* _Assigned task_
Your output should be each line from the material below that has the word "lines".

* _Available data_
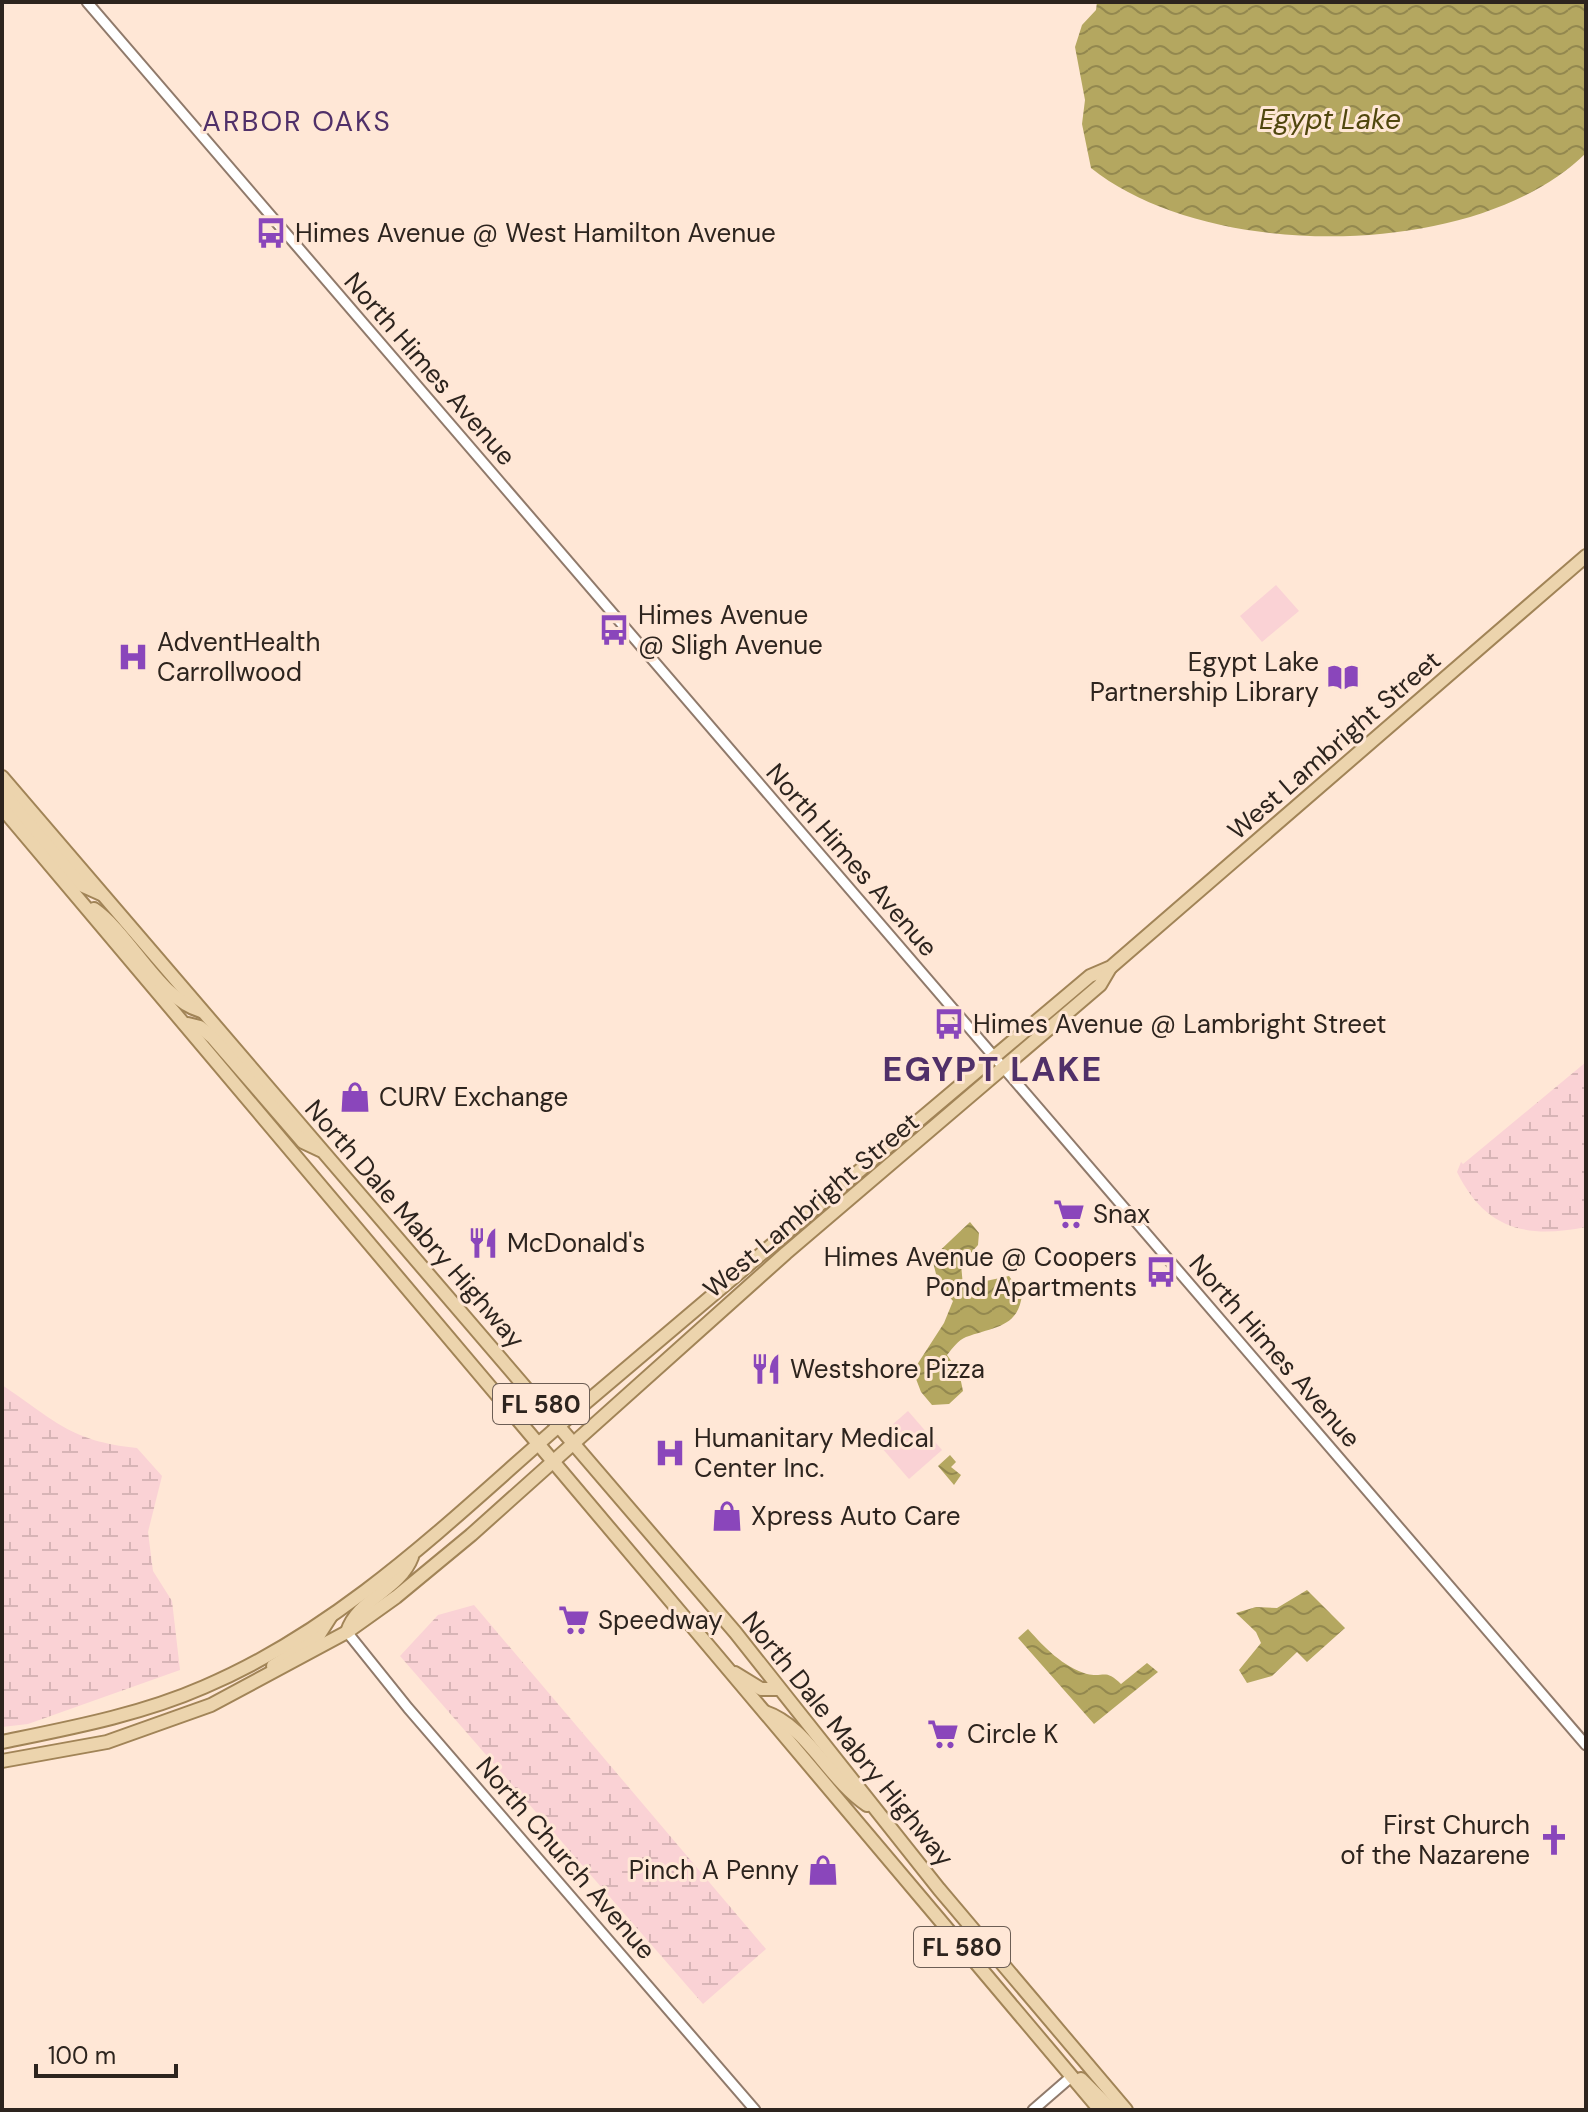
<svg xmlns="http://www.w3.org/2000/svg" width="1588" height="2112" viewBox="0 0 1588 2112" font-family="'DM Sans',sans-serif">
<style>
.wetland{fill:url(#wetland-marsh)}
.park{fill:#fad2d5}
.water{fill:url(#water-waves)}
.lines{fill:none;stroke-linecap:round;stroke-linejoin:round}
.minor-casing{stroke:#907a6b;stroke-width:13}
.major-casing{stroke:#a18457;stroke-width:16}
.minor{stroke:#fff;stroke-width:9}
.major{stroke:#ecd4ad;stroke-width:12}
.labels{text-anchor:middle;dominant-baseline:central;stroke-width:6;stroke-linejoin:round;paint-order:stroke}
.shield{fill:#ffe7d6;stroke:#6c5e55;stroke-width:2}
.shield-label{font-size:24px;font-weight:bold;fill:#2d241e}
.poi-label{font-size:26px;fill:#2d241e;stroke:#ffe7d6;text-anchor:start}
.street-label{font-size:26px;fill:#2d241e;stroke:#ffe7d6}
.water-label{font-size:28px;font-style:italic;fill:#50470e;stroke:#ffe7d6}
.neighbourhood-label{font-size:28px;letter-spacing:2px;fill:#503069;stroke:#ffe7d6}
.district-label{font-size:34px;font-weight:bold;letter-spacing:2px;fill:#503069;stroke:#ffe7d6}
</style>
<defs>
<pattern id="wetland-marsh" width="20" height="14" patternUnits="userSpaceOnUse" patternTransform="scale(2)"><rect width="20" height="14" fill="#fad2d5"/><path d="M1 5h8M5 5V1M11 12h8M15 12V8" fill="none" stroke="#d7b4b6"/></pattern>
<pattern id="water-waves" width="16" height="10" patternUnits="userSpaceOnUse" patternTransform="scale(2)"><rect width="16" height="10" fill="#b4a760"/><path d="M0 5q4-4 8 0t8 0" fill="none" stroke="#93884f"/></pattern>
</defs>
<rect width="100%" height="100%" fill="#ffe7d6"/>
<g class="wetland">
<path d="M1586,1062V1227C1526,1239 1485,1229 1457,1172L1461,1162L1463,1164Z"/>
<path d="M2,1385C55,1420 69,1441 137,1448L162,1476L148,1532L153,1571L172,1601L180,1670L28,1724L2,1727Z"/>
<path d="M474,1605L766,1949L703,2004L400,1656L438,1615Z"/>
</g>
<g class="park">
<path d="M1276,585L1299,611L1262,642L1240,616Z"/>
<path d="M908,1411L942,1450L909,1479L875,1440Z"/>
</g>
<g class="water">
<path d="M1097,2H1586V153C1477,261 1208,262 1091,168L1082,124L1085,100L1075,47L1082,25L1096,10Z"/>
<path d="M970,1222L979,1233L978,1245L961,1264L963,1286L1009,1276L1022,1294C1019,1328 992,1327 966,1337C958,1340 952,1349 947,1355L959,1372L963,1391L949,1404L932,1405L921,1392L913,1371L944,1323L953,1301L939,1286L932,1258Z"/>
<path d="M950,1455L956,1462L951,1467L961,1475L954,1485L938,1466Z"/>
<path d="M1307,1590L1345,1628L1307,1662L1297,1652L1272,1676L1247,1683L1239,1670L1261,1643L1256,1632L1236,1613L1256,1607L1277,1608Z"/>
<path d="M1028,1629C1044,1647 1063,1667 1087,1674C1104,1678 1105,1668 1121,1684L1147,1663L1158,1672L1094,1724L1018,1638Z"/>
</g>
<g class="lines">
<defs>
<g id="minor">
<path d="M87,2L1586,1745"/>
<path d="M347,1632L408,1708L755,2110"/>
<path d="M1033,2110L1071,2077"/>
</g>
<g id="major">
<path d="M2,777L735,1632L939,1889L1126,2110"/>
<path d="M2,792L81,885L101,894"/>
<path d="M2,808L1100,2110"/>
<path d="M94,909C130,934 160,1000 201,1011"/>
<path d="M188,1024L200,1027L213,1038L303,1142L320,1150"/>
<path d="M347,1632C357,1599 399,1591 412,1557"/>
<path d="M273,1666L317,1638L331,1616"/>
<path d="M735,1673L761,1689H779"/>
<path d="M765,1712C807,1726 828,1779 867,1805"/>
<path d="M2,1742C70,1728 140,1715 204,1687C352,1624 463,1507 583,1405C751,1261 921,1119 1090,976L1111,967L1586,556"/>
<path d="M2,1761L107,1742L211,1705L347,1632L396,1597L471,1535L786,1253L1100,985L1110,968"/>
<path d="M1081,2079L1112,2110"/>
</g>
</defs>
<use href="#minor" class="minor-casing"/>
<use href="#major" class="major-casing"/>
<use href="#minor" class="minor"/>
<use href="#major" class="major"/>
</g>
<defs>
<symbol id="bus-bare" viewBox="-9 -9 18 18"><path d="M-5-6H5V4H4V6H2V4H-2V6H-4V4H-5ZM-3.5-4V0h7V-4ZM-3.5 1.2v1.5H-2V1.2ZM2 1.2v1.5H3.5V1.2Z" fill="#8a46bb" stroke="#ffe7d6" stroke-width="2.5" paint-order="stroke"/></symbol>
<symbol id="hospital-bare" viewBox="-9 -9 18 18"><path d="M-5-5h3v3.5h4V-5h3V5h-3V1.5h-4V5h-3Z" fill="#8a46bb" stroke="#ffe7d6" stroke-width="2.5" paint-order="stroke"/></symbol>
<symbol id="library-bare" viewBox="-9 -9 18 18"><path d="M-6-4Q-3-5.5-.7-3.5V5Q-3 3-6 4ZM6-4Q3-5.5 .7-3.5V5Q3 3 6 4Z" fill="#8a46bb" stroke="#ffe7d6" stroke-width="2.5" paint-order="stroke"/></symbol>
<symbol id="shop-bare" viewBox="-9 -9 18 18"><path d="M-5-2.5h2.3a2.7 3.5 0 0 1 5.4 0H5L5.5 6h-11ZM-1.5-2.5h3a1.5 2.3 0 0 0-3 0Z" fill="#8a46bb" stroke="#ffe7d6" stroke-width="2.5" paint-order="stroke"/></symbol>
<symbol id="supermarket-bare" viewBox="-9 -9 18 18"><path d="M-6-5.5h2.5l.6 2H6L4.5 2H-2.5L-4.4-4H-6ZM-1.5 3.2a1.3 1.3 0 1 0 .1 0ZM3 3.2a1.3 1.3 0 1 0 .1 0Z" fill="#8a46bb" stroke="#ffe7d6" stroke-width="2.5" paint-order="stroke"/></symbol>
<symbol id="restaurant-bare" viewBox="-9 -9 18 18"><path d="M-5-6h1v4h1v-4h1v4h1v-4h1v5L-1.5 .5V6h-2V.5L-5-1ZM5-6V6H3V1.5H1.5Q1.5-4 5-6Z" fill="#8a46bb" stroke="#ffe7d6" stroke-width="2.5" paint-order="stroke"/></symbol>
<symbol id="church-bare" viewBox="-9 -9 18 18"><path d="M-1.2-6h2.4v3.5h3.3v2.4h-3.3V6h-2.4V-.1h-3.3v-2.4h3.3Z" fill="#8a46bb" stroke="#ffe7d6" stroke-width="2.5" paint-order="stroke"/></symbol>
</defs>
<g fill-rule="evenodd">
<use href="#bus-bare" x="249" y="211" width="44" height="44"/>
<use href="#bus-bare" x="592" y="608" width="44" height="44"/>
<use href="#hospital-bare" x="111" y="635" width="44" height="44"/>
<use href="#library-bare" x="1321" y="655" width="44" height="44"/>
<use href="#bus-bare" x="927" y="1002" width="44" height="44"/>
<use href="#shop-bare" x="333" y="1075" width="44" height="44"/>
<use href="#supermarket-bare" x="1047" y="1192" width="44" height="44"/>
<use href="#restaurant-bare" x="461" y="1221" width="44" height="44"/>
<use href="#bus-bare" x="1139" y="1250" width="44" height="44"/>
<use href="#restaurant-bare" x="744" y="1347" width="44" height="44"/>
<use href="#hospital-bare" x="648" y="1431" width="44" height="44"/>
<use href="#shop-bare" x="705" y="1494" width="44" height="44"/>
<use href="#supermarket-bare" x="552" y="1598" width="44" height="44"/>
<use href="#supermarket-bare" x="921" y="1712" width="44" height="44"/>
<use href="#church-bare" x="1532" y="1818" width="44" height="44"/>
<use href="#shop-bare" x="801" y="1848" width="44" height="44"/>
</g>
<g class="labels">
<g class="shield">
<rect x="493" y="1384" width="96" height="40" rx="6"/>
<rect x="914" y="1927" width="96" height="40" rx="6"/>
</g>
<g class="shield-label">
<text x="541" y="1404">FL 580</text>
<text x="962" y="1947">FL 580</text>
</g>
<g class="poi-label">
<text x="295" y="233">Himes Avenue @ West Hamilton Avenue</text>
<text x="638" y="615">Himes Avenue<tspan x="638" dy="30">@ Sligh Avenue</tspan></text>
<text x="157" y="642">AdventHealth<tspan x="157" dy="30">Carrollwood</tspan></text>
<text x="1319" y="662" text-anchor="end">Egypt Lake<tspan x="1319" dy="30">Partnership Library</tspan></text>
<text x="973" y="1024">Himes Avenue @ Lambright Street</text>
<text x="379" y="1097">CURV Exchange</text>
<text x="1093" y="1214">Snax</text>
<text x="507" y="1243">McDonald's</text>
<text x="1137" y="1257" text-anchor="end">Himes Avenue @ Coopers<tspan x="1137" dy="30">Pond Apartments</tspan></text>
<text x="790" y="1369">Westshore Pizza</text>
<text x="694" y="1438">Humanitary Medical<tspan x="694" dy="30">Center Inc.</tspan></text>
<text x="751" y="1516">Xpress Auto Care</text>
<text x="598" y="1620">Speedway</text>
<text x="967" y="1734">Circle K</text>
<text x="1530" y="1825" text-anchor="end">First Church<tspan x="1530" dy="30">of the Nazarene</tspan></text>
<text x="799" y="1870" text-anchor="end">Pinch A Penny</text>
</g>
<g class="street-label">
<text transform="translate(430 369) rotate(49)">North Himes Avenue</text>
<text transform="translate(1334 745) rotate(-41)">West Lambright Street</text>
<text transform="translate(852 860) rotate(49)">North Himes Avenue</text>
<text transform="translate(811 1205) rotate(-40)">West Lambright Street</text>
<text transform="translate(415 1224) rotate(49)">North Dale Mabry Highway</text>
<text transform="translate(1275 1351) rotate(49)">North Himes Avenue</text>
<text transform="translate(848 1739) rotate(51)">North Dale Mabry Highway</text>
<text transform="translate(566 1858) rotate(49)">North Church Avenue</text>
</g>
<g class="water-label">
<text x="1330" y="119">Egypt Lake</text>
</g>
<g class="neighbourhood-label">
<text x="297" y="121">ARBOR OAKS</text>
</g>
<g class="district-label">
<text x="993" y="1069">EGYPT LAKE</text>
</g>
</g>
<rect width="1588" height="2112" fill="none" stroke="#2d241e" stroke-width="8"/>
<path d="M36 2064v12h140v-12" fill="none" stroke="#2d241e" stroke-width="4"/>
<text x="48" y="2064" font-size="24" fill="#2d241e" stroke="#ffe7d6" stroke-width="6" paint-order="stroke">100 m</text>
</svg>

* _Answer to the problem_
.lines{fill:none;stroke-linecap:round;stroke-linejoin:round}
<g class="lines">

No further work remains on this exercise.